Incident Overview:
On October 20, 2025, a major outage in the AWS US-EAST-1 region impacted multiple global services, including components critical to our infrastructure. Between 06:46 AM UTC and 09:30 AM UTC, we experienced major failures in our systems primarily due to DNS resolution issues and EC2 instance scaling impairments within AWS. This resulted in degraded performance and limited availability of our services during that window.
Root Cause and Timelines:
06:46 AM – 09:30 AM UTC, 20th October (Major Impact Window)
- We began observing increased error rates and DNS lookup failures from 06:48 AM UTC. Critical AWS services such as DynamoDB, SQS, STS, EC2, and Lambda were fully degraded.
- The AWS outage - rooted in a DNS resolution failure of EC2 services - prevented us from provisioning new instances and caused some of our application servers to become unhealthy.
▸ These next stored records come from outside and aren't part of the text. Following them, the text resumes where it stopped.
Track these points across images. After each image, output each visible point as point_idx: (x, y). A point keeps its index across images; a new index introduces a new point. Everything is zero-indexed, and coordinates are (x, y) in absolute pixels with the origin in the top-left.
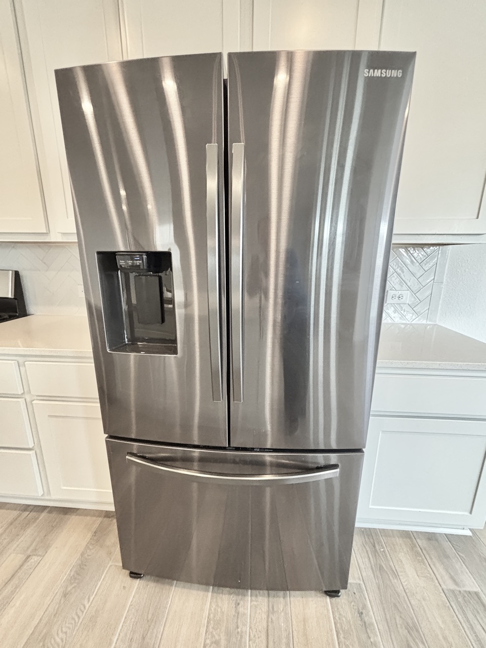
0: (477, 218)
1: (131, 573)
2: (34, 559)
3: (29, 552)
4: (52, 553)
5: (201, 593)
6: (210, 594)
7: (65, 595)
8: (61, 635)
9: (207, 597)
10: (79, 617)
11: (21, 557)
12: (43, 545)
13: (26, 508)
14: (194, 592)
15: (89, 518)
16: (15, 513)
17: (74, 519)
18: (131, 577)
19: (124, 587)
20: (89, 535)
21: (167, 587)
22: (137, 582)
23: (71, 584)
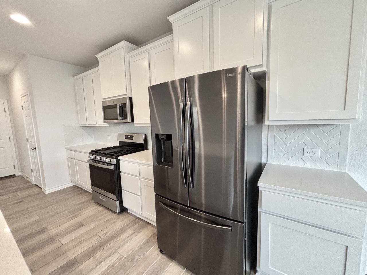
0: (345, 109)
1: (160, 250)
2: (136, 234)
3: (135, 231)
4: (141, 234)
5: (181, 269)
6: (184, 271)
7: (141, 248)
8: (136, 258)
9: (183, 271)
10: (142, 256)
11: (133, 232)
12: (139, 231)
13: (138, 218)
14: (179, 267)
15: (153, 228)
16: (134, 218)
17: (149, 227)
18: (160, 252)
19: (157, 254)
20: (152, 234)
21: (171, 261)
22: (162, 255)
23: (143, 245)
Since we couldn’t provision new instances, to ensure uptime, we started shedding load on existing instances by moving low-priority workloads to a separate instance.
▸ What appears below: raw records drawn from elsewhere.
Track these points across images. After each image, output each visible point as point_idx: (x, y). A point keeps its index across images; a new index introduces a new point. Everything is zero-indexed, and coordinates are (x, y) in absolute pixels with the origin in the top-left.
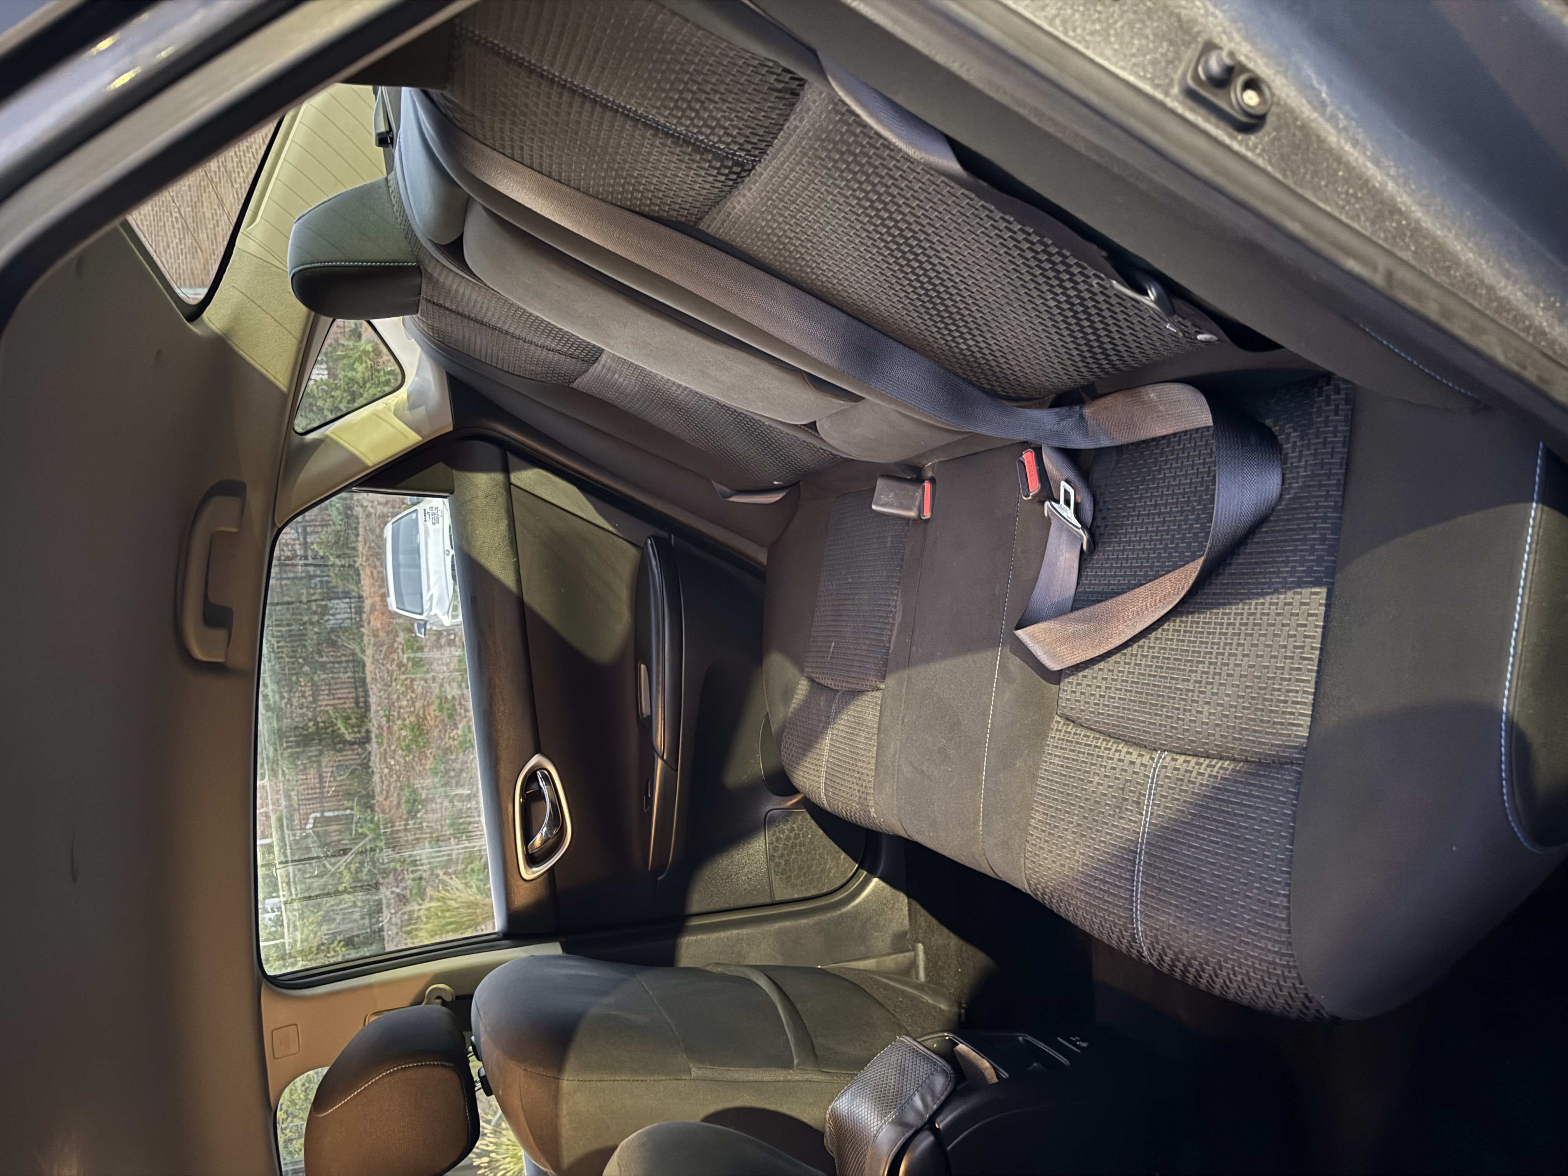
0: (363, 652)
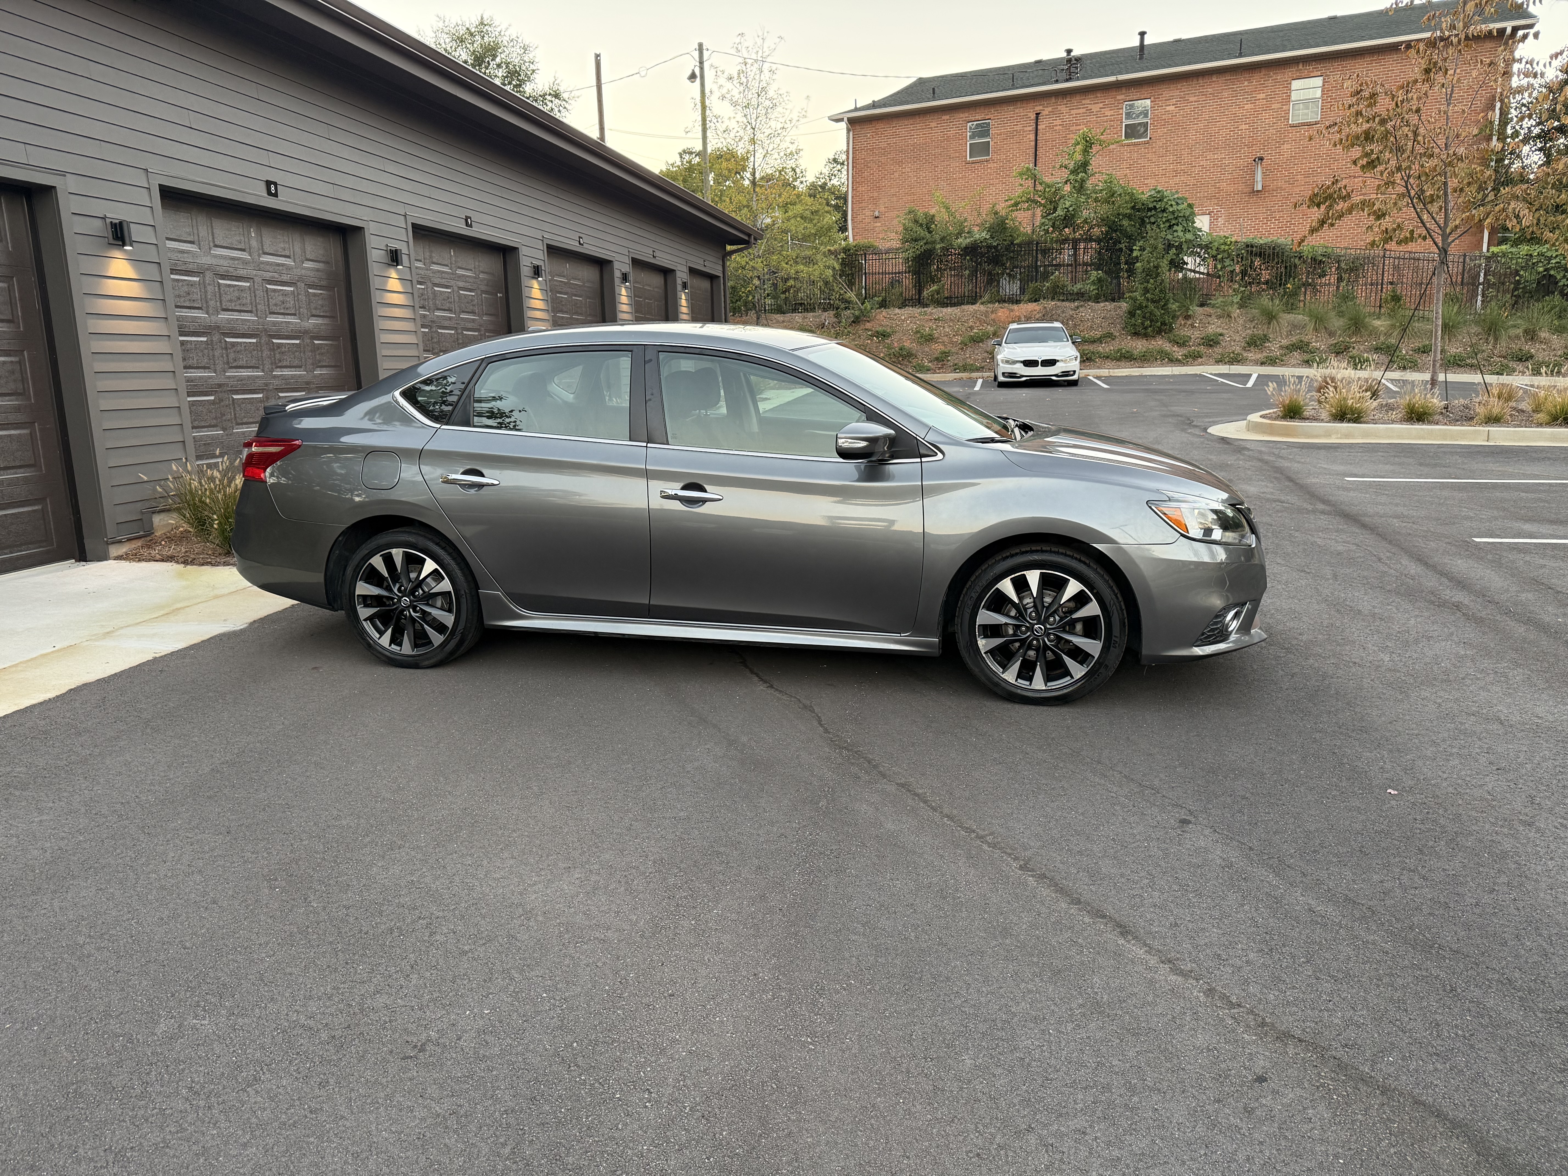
0: (982, 303)
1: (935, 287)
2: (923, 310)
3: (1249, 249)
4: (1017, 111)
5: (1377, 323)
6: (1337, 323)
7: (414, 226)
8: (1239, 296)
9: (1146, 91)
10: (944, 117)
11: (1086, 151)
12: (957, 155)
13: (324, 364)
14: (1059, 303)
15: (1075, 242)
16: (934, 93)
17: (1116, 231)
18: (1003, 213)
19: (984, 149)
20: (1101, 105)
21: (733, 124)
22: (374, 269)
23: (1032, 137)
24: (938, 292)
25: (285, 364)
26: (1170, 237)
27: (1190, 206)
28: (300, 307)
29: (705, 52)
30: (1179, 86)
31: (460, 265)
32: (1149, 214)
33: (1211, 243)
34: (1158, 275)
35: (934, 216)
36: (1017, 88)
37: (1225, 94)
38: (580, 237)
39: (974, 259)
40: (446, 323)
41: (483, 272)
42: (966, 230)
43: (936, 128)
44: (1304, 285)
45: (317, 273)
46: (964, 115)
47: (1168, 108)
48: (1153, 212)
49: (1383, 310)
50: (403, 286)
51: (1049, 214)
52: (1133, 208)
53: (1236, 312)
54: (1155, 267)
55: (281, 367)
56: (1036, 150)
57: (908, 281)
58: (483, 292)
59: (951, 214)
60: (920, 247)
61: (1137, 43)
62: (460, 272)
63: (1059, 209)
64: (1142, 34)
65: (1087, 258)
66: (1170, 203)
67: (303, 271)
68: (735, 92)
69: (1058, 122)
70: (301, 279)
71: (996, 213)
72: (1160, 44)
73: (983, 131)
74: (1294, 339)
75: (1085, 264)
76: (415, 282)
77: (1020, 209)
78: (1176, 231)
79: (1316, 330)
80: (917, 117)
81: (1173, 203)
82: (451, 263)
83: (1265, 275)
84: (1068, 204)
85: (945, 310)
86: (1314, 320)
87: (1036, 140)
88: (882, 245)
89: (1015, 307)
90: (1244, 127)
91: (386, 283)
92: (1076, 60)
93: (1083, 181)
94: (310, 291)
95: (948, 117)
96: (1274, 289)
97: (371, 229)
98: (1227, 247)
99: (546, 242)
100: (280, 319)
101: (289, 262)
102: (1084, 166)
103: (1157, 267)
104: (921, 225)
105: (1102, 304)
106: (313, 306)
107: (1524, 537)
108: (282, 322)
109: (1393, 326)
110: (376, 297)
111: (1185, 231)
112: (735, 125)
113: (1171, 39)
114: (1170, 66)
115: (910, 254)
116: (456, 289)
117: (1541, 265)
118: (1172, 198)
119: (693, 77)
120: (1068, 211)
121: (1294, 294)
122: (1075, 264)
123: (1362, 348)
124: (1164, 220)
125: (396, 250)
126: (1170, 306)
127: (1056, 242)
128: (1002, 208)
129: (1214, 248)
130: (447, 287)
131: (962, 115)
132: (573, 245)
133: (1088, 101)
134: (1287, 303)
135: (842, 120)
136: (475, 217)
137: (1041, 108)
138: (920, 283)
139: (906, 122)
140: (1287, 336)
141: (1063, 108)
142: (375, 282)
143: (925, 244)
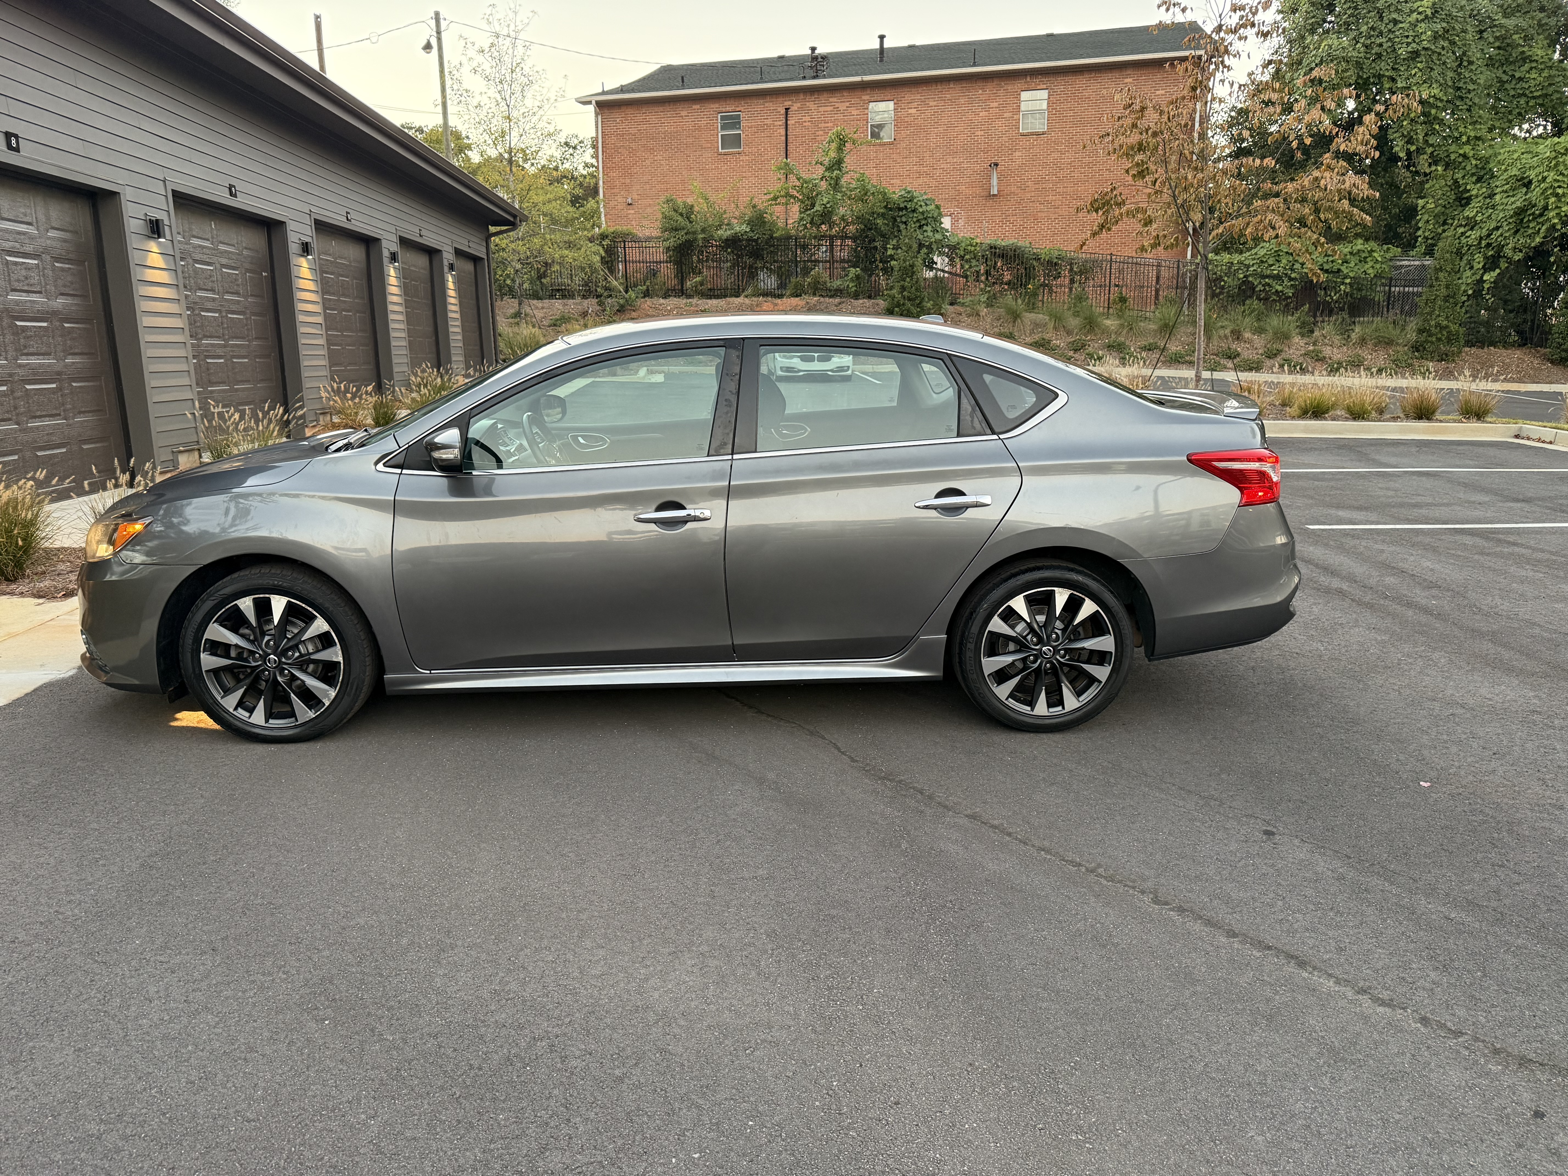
1: (698, 279)
2: (688, 301)
3: (993, 250)
4: (767, 105)
5: (1108, 322)
6: (1074, 322)
7: (175, 193)
8: (986, 296)
9: (889, 93)
10: (695, 107)
11: (840, 149)
12: (709, 145)
13: (76, 351)
14: (822, 299)
15: (832, 238)
16: (683, 82)
17: (871, 229)
18: (761, 207)
19: (733, 141)
20: (847, 104)
21: (484, 100)
22: (134, 242)
23: (783, 132)
24: (702, 284)
25: (31, 350)
26: (921, 237)
27: (938, 207)
28: (46, 284)
29: (442, 21)
30: (920, 90)
31: (221, 239)
32: (901, 213)
33: (958, 244)
34: (913, 273)
35: (692, 206)
36: (766, 82)
37: (962, 101)
38: (347, 213)
39: (736, 252)
40: (209, 305)
41: (246, 248)
42: (726, 221)
43: (688, 117)
44: (1041, 285)
45: (64, 244)
46: (715, 106)
47: (910, 111)
48: (904, 212)
49: (1111, 310)
50: (166, 262)
51: (807, 210)
52: (886, 207)
53: (984, 311)
54: (910, 266)
55: (27, 354)
56: (787, 146)
57: (667, 271)
58: (247, 270)
59: (710, 205)
60: (682, 237)
61: (876, 45)
62: (222, 247)
63: (817, 204)
64: (882, 38)
65: (845, 254)
66: (919, 204)
67: (48, 242)
68: (486, 66)
69: (807, 118)
70: (46, 251)
71: (754, 207)
72: (895, 48)
73: (732, 122)
74: (1037, 337)
75: (843, 261)
76: (178, 258)
77: (779, 204)
78: (926, 231)
79: (1055, 328)
80: (667, 104)
81: (923, 204)
82: (213, 238)
83: (1007, 277)
84: (825, 200)
85: (710, 302)
86: (1053, 320)
87: (787, 135)
88: (640, 233)
89: (779, 301)
90: (979, 133)
91: (145, 258)
92: (822, 58)
93: (838, 179)
94: (57, 264)
95: (698, 107)
96: (1016, 289)
97: (127, 195)
98: (973, 248)
99: (314, 216)
100: (24, 297)
101: (31, 230)
102: (838, 164)
103: (912, 266)
104: (681, 215)
105: (861, 301)
106: (60, 282)
107: (1346, 524)
108: (26, 301)
109: (1122, 326)
110: (137, 274)
111: (935, 231)
112: (487, 101)
113: (906, 45)
114: (911, 70)
115: (671, 243)
116: (218, 266)
117: (1240, 272)
118: (921, 199)
119: (428, 47)
120: (826, 208)
121: (1035, 294)
122: (832, 261)
123: (1096, 345)
124: (915, 220)
125: (157, 220)
126: (924, 304)
127: (815, 238)
128: (761, 201)
129: (962, 249)
130: (209, 264)
131: (712, 106)
132: (340, 221)
133: (835, 100)
134: (1028, 303)
135: (590, 103)
136: (239, 186)
137: (790, 103)
138: (682, 274)
139: (656, 109)
140: (1030, 335)
141: (811, 105)
142: (134, 257)
143: (686, 234)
- By 09:30 AM UTC, core services were partially stabilized, though intermittent DNS errors persisted.
Recovery:
After 09:30 AM UTC, 20 October
- We noticed some application servers went unhealthy, and we restarted some of the servers as autoscaling/new instance provisioning was not available.
- We continued to observe random DNS lookup failures from AWS, averaging about 2k errors per hour.
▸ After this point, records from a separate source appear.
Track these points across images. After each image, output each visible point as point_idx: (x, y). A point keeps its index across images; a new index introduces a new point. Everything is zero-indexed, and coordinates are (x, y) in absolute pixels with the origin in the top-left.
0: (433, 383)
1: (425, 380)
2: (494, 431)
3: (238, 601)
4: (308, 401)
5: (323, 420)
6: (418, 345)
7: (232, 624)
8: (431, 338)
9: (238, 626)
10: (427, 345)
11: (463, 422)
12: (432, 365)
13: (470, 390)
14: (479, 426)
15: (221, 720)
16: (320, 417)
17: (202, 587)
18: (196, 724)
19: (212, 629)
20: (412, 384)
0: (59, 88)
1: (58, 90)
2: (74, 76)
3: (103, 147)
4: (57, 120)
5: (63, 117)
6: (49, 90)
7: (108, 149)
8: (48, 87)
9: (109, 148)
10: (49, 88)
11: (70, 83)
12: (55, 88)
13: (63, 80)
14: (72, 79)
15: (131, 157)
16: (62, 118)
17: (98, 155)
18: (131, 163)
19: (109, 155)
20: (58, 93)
Job Rescheduling and Completion:
- To avoid further load on the system during the AWS recovery phase, we paused rescheduling of failed jobs until AWS fully declared that their services were fully operational, esp their auto scaling functionality.
- AWS gradually restored autoscaling and EC2 instances by 09:30 PM UTC on 20th October.
- By 11:00 PM UTC on 20th October, system stability had largely been restored. Some upstream third-party services were still not completely recovered.
- All critical jobs were rescheduled in a staggered way so as not to overload the system and completed by 02:45 PM UTC on 21st October.
- All non-critical jobs were rescheduled, and the entire activity was completed by 02:15 PM UTC on 22nd October.
We have treated this downtime as a key learning opportunity and established a dedicated internal team to enhance our tooling and processes for faster recovery.